WORK TO BE COMPLETED: Update the material from the line with "genus: Nemobius" through the line with "genus: Sedum" by changing every "common name" to "vernacular name". Return only those lines, with everything else left unchanged.
= = =
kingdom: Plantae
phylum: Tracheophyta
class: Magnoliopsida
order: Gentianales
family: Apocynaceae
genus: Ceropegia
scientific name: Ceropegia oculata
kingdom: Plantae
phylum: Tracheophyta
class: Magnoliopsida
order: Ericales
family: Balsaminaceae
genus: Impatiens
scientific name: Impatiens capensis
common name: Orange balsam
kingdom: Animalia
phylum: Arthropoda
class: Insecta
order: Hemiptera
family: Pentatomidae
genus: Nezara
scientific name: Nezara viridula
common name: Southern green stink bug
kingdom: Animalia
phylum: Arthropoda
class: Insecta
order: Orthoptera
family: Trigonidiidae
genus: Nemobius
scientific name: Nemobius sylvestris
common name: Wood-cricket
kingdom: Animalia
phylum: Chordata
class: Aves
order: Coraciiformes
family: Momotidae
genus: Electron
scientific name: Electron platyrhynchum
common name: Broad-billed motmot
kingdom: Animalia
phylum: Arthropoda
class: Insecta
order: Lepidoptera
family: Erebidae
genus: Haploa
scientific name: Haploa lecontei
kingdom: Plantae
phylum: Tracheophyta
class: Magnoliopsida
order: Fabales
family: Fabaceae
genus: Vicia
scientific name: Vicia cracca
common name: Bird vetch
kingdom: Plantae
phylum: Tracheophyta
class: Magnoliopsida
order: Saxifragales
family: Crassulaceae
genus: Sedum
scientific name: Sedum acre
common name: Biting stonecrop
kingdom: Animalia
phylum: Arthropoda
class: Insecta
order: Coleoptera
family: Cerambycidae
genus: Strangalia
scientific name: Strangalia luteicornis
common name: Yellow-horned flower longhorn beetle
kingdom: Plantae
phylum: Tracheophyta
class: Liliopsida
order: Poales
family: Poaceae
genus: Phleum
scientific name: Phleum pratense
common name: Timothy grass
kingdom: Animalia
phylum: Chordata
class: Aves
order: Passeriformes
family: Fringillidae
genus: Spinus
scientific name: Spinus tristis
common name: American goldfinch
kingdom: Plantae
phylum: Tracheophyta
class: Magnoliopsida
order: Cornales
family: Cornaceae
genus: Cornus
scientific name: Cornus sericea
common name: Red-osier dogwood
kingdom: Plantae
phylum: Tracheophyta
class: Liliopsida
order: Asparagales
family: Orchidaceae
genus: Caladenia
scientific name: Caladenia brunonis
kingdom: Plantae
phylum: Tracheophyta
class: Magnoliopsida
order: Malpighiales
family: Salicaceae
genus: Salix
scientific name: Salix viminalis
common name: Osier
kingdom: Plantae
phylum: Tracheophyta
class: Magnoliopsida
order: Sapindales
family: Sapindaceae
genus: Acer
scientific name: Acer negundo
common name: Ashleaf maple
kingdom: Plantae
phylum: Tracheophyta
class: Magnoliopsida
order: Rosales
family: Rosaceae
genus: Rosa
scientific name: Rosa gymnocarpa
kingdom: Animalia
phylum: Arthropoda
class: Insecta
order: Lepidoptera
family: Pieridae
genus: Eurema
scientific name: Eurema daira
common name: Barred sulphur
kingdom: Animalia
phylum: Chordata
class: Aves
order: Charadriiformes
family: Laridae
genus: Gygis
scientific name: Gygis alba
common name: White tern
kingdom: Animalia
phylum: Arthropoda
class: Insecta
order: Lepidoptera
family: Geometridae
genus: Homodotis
= = =
EXERCISE RESULT:
genus: Nemobius
scientific name: Nemobius sylvestris
vernacular name: Wood-cricket
kingdom: Animalia
phylum: Chordata
class: Aves
order: Coraciiformes
family: Momotidae
genus: Electron
scientific name: Electron platyrhynchum
vernacular name: Broad-billed motmot
kingdom: Animalia
phylum: Arthropoda
class: Insecta
order: Lepidoptera
family: Erebidae
genus: Haploa
scientific name: Haploa lecontei
kingdom: Plantae
phylum: Tracheophyta
class: Magnoliopsida
order: Fabales
family: Fabaceae
genus: Vicia
scientific name: Vicia cracca
vernacular name: Bird vetch
kingdom: Plantae
phylum: Tracheophyta
class: Magnoliopsida
order: Saxifragales
family: Crassulaceae
genus: Sedum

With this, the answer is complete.